▶ Verplichte opdrachten:
- 1) Citeer uit de gegeven tekst letterlijk het stuk tussen "Vaderlandsche letteroefeningen. Jaargang" en "van bl. 310.)", beide inbegrepen.
- 2) Beantwoord deze vragen aan de hand van de gegeven tekst:
(a) Door wie werd het uittrekzel uitgegeven?
(b) Op welke datum viel het besluit van de nationaale vergadering tot uitgave?
(c) Van welke bladzijde is dit stuk een vervolg?

▶ Gegeven tekst:

┄┄┄┄┄┄

Vaderlandsche letteroefeningen. Jaargang 1800
(1800)– [tijdschrift] Vaderlandsche Letteroefeningen– Auteursrechtvrij
[pagina 389]
| |
Uittrekzel eener reize rondsom de wereld, in de jaaren MDCCLXXXV, MDCCLXXXVI, MDCCLXXXVII en MDCCLXXXVIII, door J.F.G. de la Pêrouse. Uitgegeeven volgens besluit der nationaale vergadering van den 22 van grasmaand 1791, door M.L.A. Millet-Mureau.(Vervolg van bl. 310.)

┄┄┄┄┄┄

▶ Datasetitems:
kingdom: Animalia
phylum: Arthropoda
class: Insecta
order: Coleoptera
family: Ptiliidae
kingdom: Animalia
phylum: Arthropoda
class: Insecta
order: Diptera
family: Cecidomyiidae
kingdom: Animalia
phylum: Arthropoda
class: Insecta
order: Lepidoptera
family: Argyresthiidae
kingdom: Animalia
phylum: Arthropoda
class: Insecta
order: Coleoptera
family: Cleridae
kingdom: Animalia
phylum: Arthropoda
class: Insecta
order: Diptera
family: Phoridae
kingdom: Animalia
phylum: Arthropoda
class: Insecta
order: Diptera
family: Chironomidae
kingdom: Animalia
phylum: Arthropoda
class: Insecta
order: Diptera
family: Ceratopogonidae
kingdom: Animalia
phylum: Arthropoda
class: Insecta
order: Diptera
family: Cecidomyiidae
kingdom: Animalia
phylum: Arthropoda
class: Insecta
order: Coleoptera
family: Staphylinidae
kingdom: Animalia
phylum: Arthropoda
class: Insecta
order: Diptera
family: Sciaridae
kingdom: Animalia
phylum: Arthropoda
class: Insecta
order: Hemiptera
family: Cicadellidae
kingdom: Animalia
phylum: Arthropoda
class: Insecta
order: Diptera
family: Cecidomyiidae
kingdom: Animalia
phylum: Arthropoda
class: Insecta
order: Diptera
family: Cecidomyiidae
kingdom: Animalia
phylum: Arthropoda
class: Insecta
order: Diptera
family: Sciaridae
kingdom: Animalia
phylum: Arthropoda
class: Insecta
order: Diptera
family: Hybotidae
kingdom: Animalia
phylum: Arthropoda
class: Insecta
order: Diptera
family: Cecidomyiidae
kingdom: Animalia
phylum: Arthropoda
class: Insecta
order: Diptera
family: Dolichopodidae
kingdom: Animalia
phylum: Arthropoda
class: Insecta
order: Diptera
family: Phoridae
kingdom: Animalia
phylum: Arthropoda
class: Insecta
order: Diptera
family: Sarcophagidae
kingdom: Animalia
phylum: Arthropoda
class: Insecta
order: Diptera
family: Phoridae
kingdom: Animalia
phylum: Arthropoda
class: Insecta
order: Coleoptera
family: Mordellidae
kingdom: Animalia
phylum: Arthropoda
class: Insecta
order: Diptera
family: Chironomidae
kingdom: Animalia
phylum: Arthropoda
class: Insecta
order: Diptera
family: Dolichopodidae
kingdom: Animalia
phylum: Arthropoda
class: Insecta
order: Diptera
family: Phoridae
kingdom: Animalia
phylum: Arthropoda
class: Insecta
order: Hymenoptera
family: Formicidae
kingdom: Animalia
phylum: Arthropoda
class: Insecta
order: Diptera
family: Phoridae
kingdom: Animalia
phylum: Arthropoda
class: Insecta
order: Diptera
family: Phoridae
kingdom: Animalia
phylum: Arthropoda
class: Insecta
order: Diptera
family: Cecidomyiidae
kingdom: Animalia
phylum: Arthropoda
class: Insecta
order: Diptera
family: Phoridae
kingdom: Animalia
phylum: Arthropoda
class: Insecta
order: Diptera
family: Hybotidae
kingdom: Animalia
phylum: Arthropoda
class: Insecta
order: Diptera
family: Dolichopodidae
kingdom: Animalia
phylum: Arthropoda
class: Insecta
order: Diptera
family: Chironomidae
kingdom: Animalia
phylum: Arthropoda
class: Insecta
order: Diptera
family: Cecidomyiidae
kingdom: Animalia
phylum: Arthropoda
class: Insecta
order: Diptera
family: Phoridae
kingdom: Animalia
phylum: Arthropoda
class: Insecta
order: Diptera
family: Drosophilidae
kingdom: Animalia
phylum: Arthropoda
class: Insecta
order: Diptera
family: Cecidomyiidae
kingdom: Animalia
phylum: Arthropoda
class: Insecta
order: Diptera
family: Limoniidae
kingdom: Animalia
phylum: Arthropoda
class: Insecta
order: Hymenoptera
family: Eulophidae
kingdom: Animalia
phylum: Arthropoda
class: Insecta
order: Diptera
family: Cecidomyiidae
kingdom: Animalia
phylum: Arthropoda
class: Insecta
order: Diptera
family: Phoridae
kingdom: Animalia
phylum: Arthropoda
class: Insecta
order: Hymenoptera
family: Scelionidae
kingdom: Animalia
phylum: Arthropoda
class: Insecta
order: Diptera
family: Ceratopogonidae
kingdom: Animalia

┄┄┄┄┄┄

▶ Uitgewerkte antwoorden:
- 1)
Vaderlandsche letteroefeningen. Jaargang 1800
(1800)– [tijdschrift] Vaderlandsche Letteroefeningen– Auteursrechtvrij
[pagina 389]
| |
Uittrekzel eener reize rondsom de wereld, in de jaaren MDCCLXXXV, MDCCLXXXVI, MDCCLXXXVII en MDCCLXXXVIII, door J.F.G. de la Pêrouse. Uitgegeeven volgens besluit der nationaale vergadering van den 22 van grasmaand 1791, door M.L.A. Millet-Mureau.(Vervolg van bl. 310.)

- 2)
(a) Door M.L.A. Millet-Mureau.
(b) Op 22 grasmaand 1791.
(c) Van bladzijde 310.